# [Quoted passage]
The government restructuring plan is being implemented at top speed and will be in place by July 1 when John Lee Ka-chiu takes office. There are two aspects of the revamp most worthy of assessment. The first is whether it will enable stronger policymaking; the second, whether policies will be implemented more effectively.
Creating good policy involves having people with the right skills. They must understand the nature of a given problem, as well as the actual context within which it needs to be solved. They also need the political skills to deal with resistance to change, especially from vested interests.
This is easy to say but very difficult to accomplish, for any government in the world. Strong and clear leadership is vital. Political appointees must know what it takes to shape and carry out the chief executive’s policy aims, then work with the civil service to get the job done.
Aside from assembling a high-quality political team and promoting the right civil servants to support the crafting of policy details, the government also needs to ensure it has a strong internal structure for policy research and deliberation, and for identifying and managing crises.

# [Questions]
**a.** In the piece on the government restructuring plan, why do the people crafting policy need political skills?
**b.** Pick up the piece on the government restructuring plan after its last paragraph and add a few more paragraphs in the same voice.

# [Records supplied]
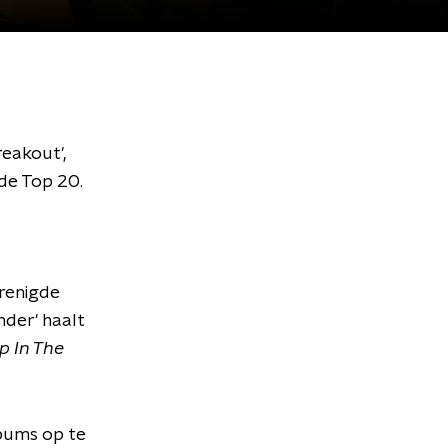
reakout',
 de Top 20.
erenigde
nder' haalt
 In The
lbums op te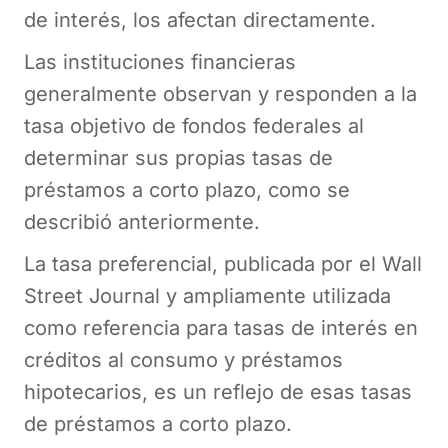
de interés, los afectan directamente.
Las instituciones financieras
generalmente observan y responden a la
tasa objetivo de fondos federales al
determinar sus propias tasas de
préstamos a corto plazo, como se
describió anteriormente.
La tasa preferencial, publicada por el Wall
Street Journal y ampliamente utilizada
como referencia para tasas de interés en
créditos al consumo y préstamos
hipotecarios, es un reflejo de esas tasas
de préstamos a corto plazo.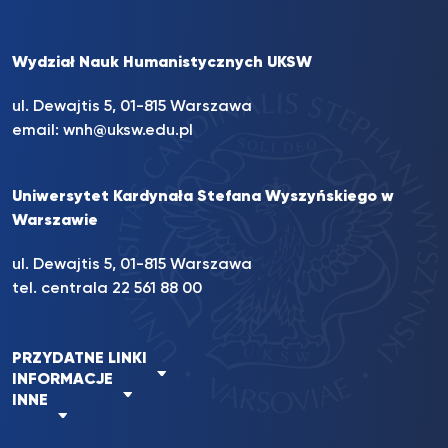
Wydział Nauk Humanistycznych UKSW
ul. Dewajtis 5, 01-815 Warszawa
email:
wnh@uksw.edu.pl
Uniwersytet Kardynała Stefana Wyszyńskiego w
Warszawie
ul. Dewajtis 5, 01-815 Warszawa
tel. centrala 22 561 88 00
PRZYDATNE LINKI
INFORMACJE
INNE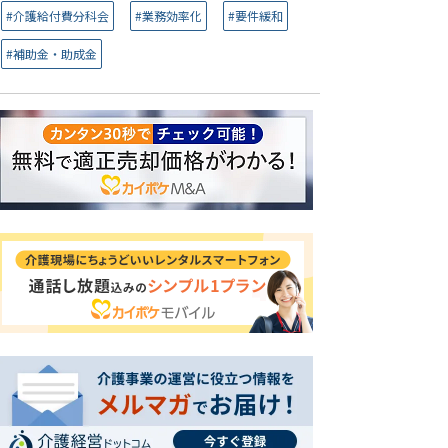
#介護給付費分科会
#業務効率化
#要件緩和
#補助金・助成金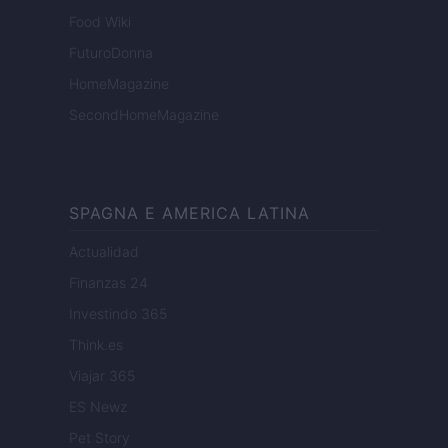
Food Wiki
FuturoDonna
HomeMagazine
SecondHomeMagazine
SPAGNA E AMERICA LATINA
Actualidad
Finanzas 24
Investindo 365
Think.es
Viajar 365
ES Newz
Pet Story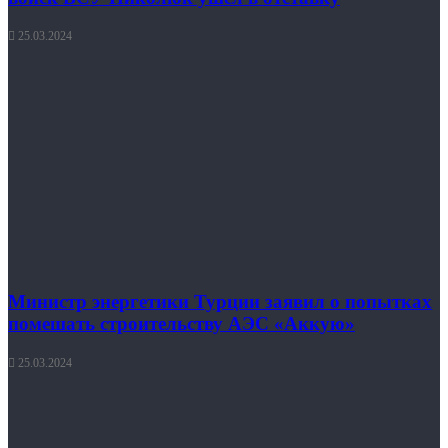
25.03.2024
Министр энергетики Турции заявил о попытках
помешать строительству АЭС «Аккую»
25.03.2024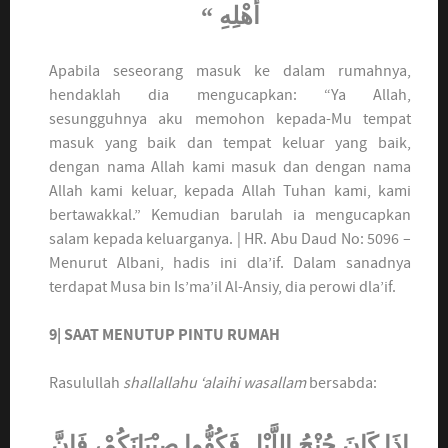
أَهْلِهِ “
Apabila seseorang masuk ke dalam rumahnya,
hendaklah dia mengucapkan: “Ya Allah,
sesungguhnya aku memohon kepada-Mu tempat
masuk yang baik dan tempat keluar yang baik,
dengan nama Allah kami masuk dan dengan nama
Allah kami keluar, kepada Allah Tuhan kami, kami
bertawakkal.” Kemudian barulah ia mengucapkan
salam kepada keluarganya. | HR. Abu Daud No: 5096 –
Menurut Albani, hadis ini dla’if. Dalam sanadnya
terdapat Musa bin Is’ma’il Al-Ansiy, dia perowi dla’if.
9| SAAT MENUTUP PINTU RUMAH
Rasulullah
shallallahu ‘alaihi wasallam
bersabda:
إِذَا كَانَ جُنْحُ اللَّيْلِ فَكُفُّوا صِبْيَانَكُمْ، فَإِنَّ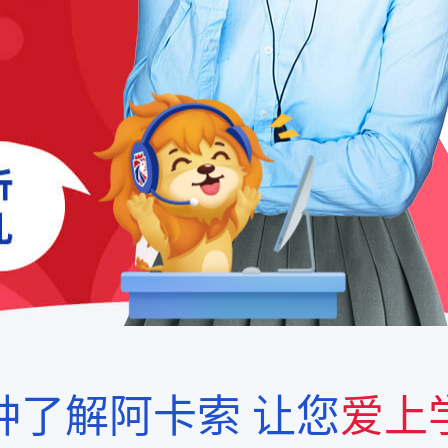
钟了解阿卡索
让您
爱上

# [Responses in order]
**a.** They need political skills to handle resistance to change, especially resistance from vested interests.

**b.**
There may be many internal meetings, but the test is whether coherent and defensible policies are produced. This depends on the knowledge, experience and attitudes of the political appointees and civil servants, and on how they work together.
At their best, they can produce workable policies quickly and take them through the executive and legislative systems successfully. This is possible. However, any weakness along the chain in knowledge, strategic thinking or problem solving could result in kinks and delays. This has been the case in the past.
Many contemporary issues are complex and multidisciplinary. Governments are expected to multitask, which is also easier said than done because it involves thinking broadly while absorbing details, juggling ideas, and switching gears back-and-forth on a range of topics and understanding how they relate.
Other essential skills include designing and convening policy deliberation and engaging stakeholders internally and externally. A highly hierarchical bureaucracy will prevent good ideas reaching those at the top.
An example of a complex issue is how to achieve carbon neutrality by 2050 and make Hong Kong a model of ecological civilisation, focusing only on development that enhances the environment and human well-being.
How the Lee administration goes about delivering on this goal will reveal the level of its strategic capabilities, policymaking abilities, communication skills and implementation capacity.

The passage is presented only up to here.